Pnrr farmacie rurali, i punti di attenzione per la rendicontazione

La rendicontazione delle attività progettuali finanziate dalla Misura M5c3 I1.2 del Pnrr, dedicata alle strutture sanitarie di prossimità territoriale, avviene con l’opzione di costo semplificato (Osc) basata su valori predefiniti per unità di prodotto, non sui costi reali documentati da fatture. Conclusa l’attività progettuale, i beneficiari devono trasmettere all’amministrazione titolare, sul portale dedicato, la documentazione richiesta, a dimostrazione della realizzazione degli interventi con Attestazione di avvenuta realizzazione delle attività e i relativi documenti giustificativi di spesa.
Documenti giustificativi e obbligo del Cup di progetto
Tra i documenti giustificativi di spesa che il soggetto beneficiario deve allegare, vi sono gli attestati di partecipazione alle attività formative, i contratti di acquisto o noleggio o documenti equivalenti, le bolle di consegna del bene o documenti equivalenti e le fatture con l’indicazione del Cup di progetto. Per le fatture elettroniche con data operazione successiva al 31 maggio 2023, il Cup può essere integrato utilizzando il servizio web messo a disposizione dall’Agenzia delle entrate, come indicato nella circolare prot. n. 563301/2025. Qualora si intendano rendicontare interventi realizzati tra il 1 febbraio 2020 e il 31 maggio 2023, è possibile produrre una Dichiarazione sostitutiva di atto notorio (Dsan) secondo il modello predisposto dall’amministrazione titolare, da inserire tra i documenti rendicontativi. La documentazione deve includere anche copia del bonifico effettuato con l’indicazione del Cup, l’estratto conto che attesti l’avvenuto pagamento e la checklist Dnsh (Do no significant harm).
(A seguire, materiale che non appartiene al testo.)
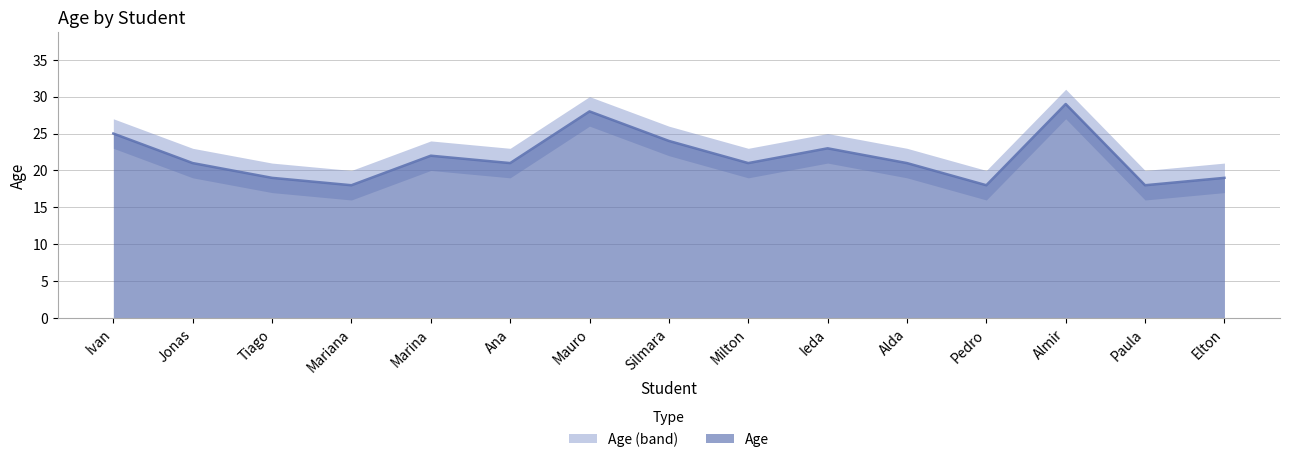

At which category does the data reach its first local peak?

Marina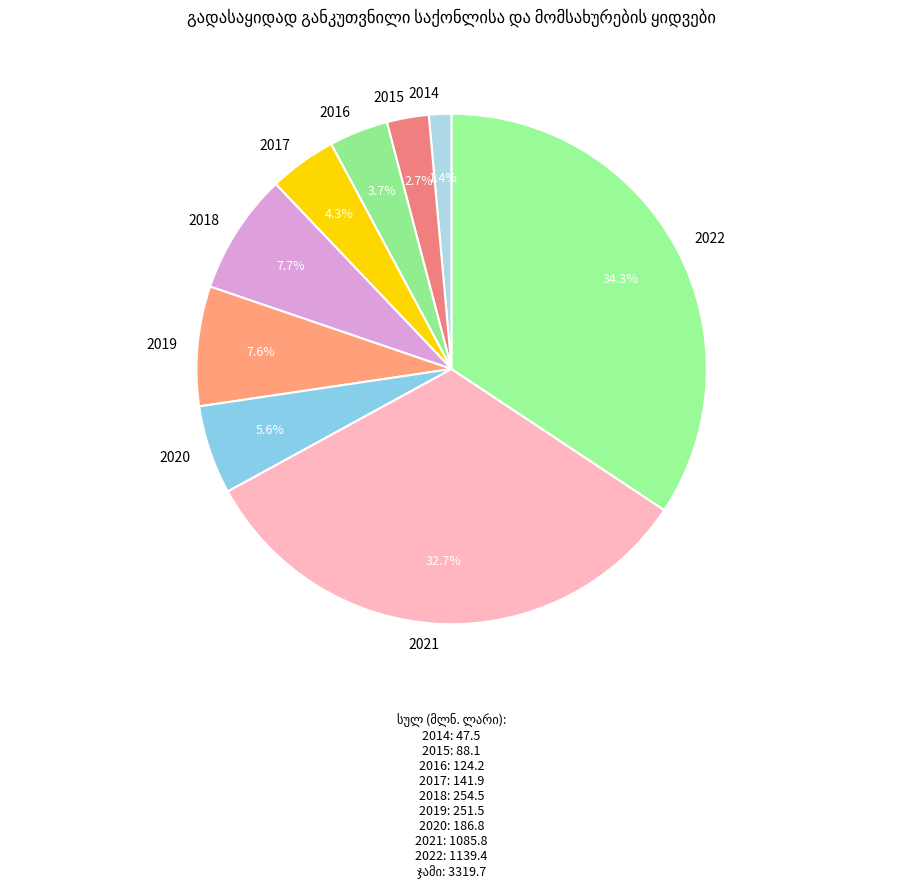

Does any single category account for the majority?

No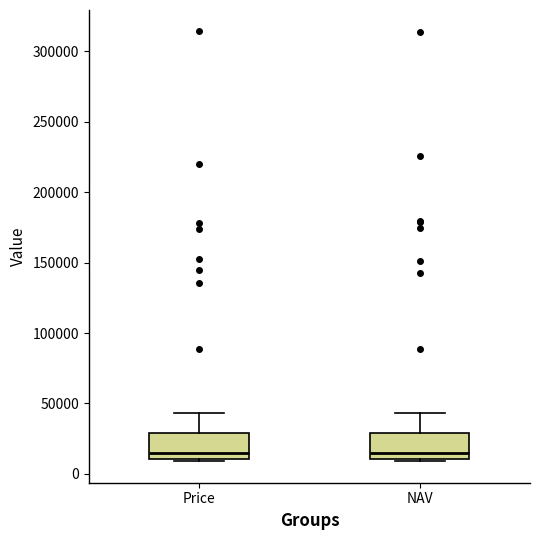

Where is the upper edge of the box for NAV on the y-axis? The values are not printed on the chart, so give them approximately, as read against the axis.

30000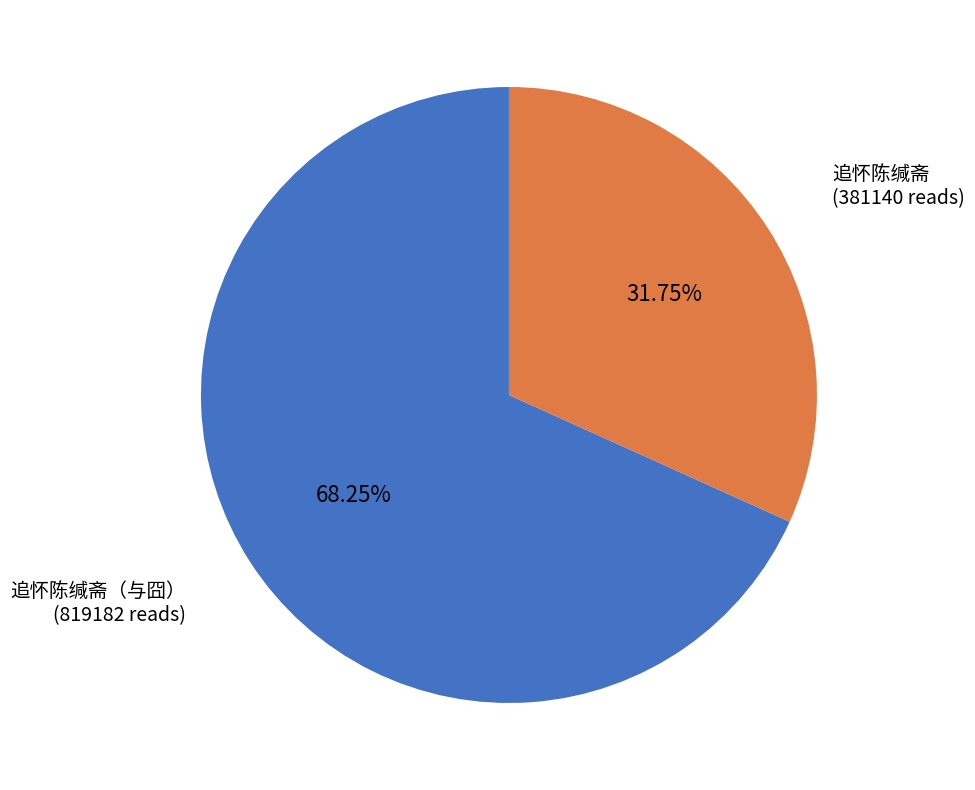

What portion of the pie excludes 追怀陈缄斋（与囧）?

31.8%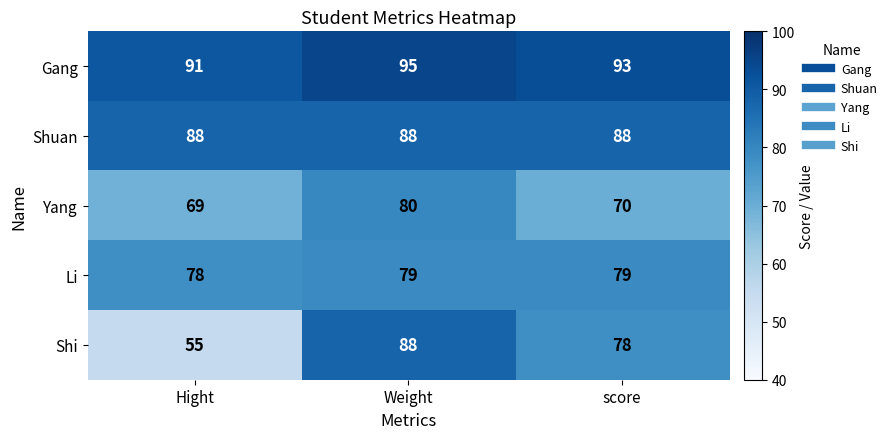

What is the average value of the Gang series?

93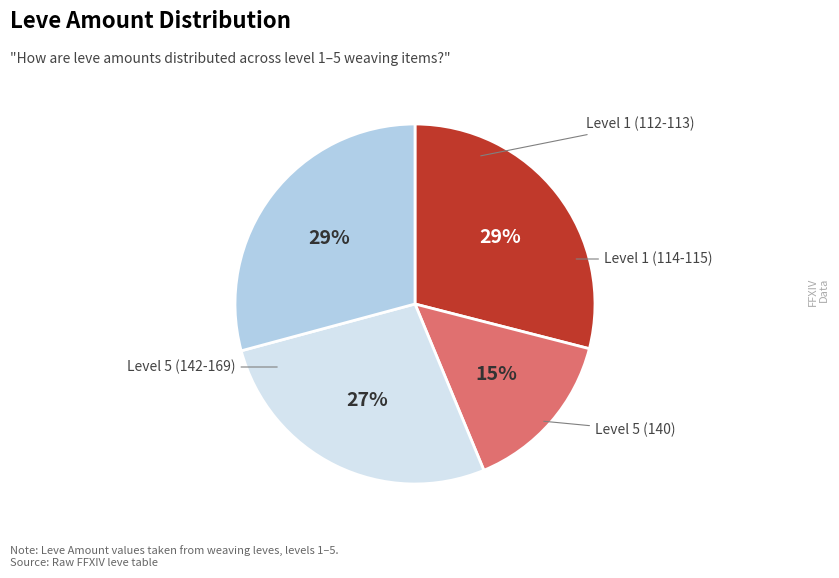

Does any single category account for the majority?

No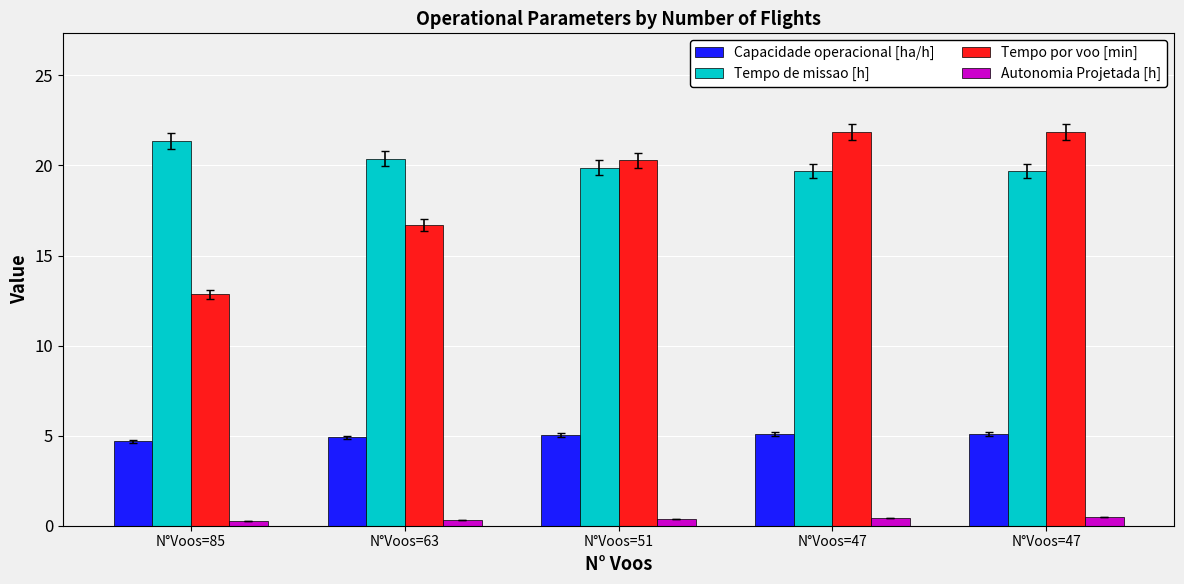

Reading left to right, list all the values displayed in this chart.

Capacidade operacional [ha/h]: N°Voos=85=4.7	N°Voos=63=4.9	N°Voos=51=5.0	N°Voos=47=5.1	N°Voos=47=5.1
Tempo de missao [h]: N°Voos=85=21.4	N°Voos=63=20.4	N°Voos=51=19.9	N°Voos=47=19.7	N°Voos=47=19.7
Tempo por voo [min]: N°Voos=85=12.8	N°Voos=63=16.7	N°Voos=51=20.3	N°Voos=47=21.9	N°Voos=47=21.9
Autonomia Projetada [h]: N°Voos=85=0.2	N°Voos=63=0.3	N°Voos=51=0.4	N°Voos=47=0.4	N°Voos=47=0.5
Tracciabilità dei flussi finanziari e contabilità separata
La normativa sui pagamenti relativi ai fondi europei impone la tracciabilità della spesa e l’utilizzo di un conto corrente dedicato alla realizzazione del progetto, intestato all’impresa beneficiaria. Tutti i pagamenti devono essere effettuati attraverso tale conto con bonifici, carte di debito o credito, ricevute bancarie o assegni bancari non trasferibili, in conformità con l’articolo 3 della legge n. 136 del 2010. La specificità della Misura M5c3 I1.2, che consente di rendicontare interventi realizzati prima dell’erogazione del contributo, può comportare che alcuni pagamenti siano stati effettuati da un conto diverso da quello comunicato all’amministrazione. In tal caso, il beneficiario deve eseguire un giroconto dal conto corrente dedicato al progetto al conto utilizzato per il pagamento, per un importo pari al pagamento effettuato, e produrre una Dsan secondo il modello dell’allegato 2. L’avviso pubblico a richiesto l’adozione di un sistema di contabilità separata o di una codificazione contabile adeguata per tutte le transazioni relative all’operazione, in conformità con l’articolo 125, paragrafo 4, lettera b del Regolamento Ue 1303/2013. Nella denominazione del mastrino di spesa deve essere indicata la dicitura “Finanziato con risorse Rrf del Pnrr”, per garantire la piena riconducibilità della spesa al programma.